ご相談企業様に安全配慮義務違反があり、損害賠償責任を負う事案でした。
労働災害の発生後、すぐに労災保険が適用となりましたが、治療中の段階で、被害者からご相談企業様に対して、当面の生活費等にあてる一時金の請求が出されるなど、ご相談企業様は被害者対応に苦慮していました。
そこで、ご相談企業様は、今後の被害者対応について、顧問弁護士である当方にご相談に来られました。
3 当事務所の対応
当事務所は、被害者対応の窓口を顧問弁護士である当方に移管したうえで、治療終了後の示談交渉まで対応させていただくのがベストであると判断しました。
そして、ご相談企業様の委任のもとに、被害者宛てに、今後は当事務所が交渉窓口となる旨を記載した郵便を送付しました。
そして、当事務所は、被害者が立ててきた弁護士と交渉し、ご相談企業様が損害賠償金の内金として一定額を支払う代わりに、被害者は最終的に示談が成立するまでは追加の内金請求を行わないことを内容する合意書を取り交わしました。
その後、被害者の治療が終了し、障害等級の認定がなされました。
その上で、被害者側の弁護士から、3000万円を超える損害賠償を請求する旨の提示がありました。
当事務所は、ご相談企業様と協議の上で、被害者側の損害額の計上が過大であること、被害者側にも過失があることなどを主張し、減額を求めて粘り強く示談交渉を行いました。
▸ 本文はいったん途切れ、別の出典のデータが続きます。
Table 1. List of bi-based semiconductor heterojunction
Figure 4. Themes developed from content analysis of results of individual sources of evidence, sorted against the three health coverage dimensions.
当事務所による示談交渉の結果、最終的に、損害賠償額を約1000万円とする内容で示談の成立に至りました。
訴訟(裁判)の提起に発展させずに、示談交渉による大幅減額に成功しました。
4 対応のポイント
労働災害による損害賠償問題は、建設業や製造業、貨物取扱業などの業種で多く発生する法的トラブルです。
使用者賠償責任保険の加入の有無にかかわらず、被害者対応や示談交渉は自社で行うのが原則となりますが(使用者賠償責任保険は、自動車保険とは異なり、保険会社による示談代行はありません)、対応に当たる方のご負担は非常に大きいものです。
顧問弁護士がいれば、被害者対応や示談交渉を一任することができますので、対応負担を大幅に軽減しながら、適正な解決を図ることが期待できます。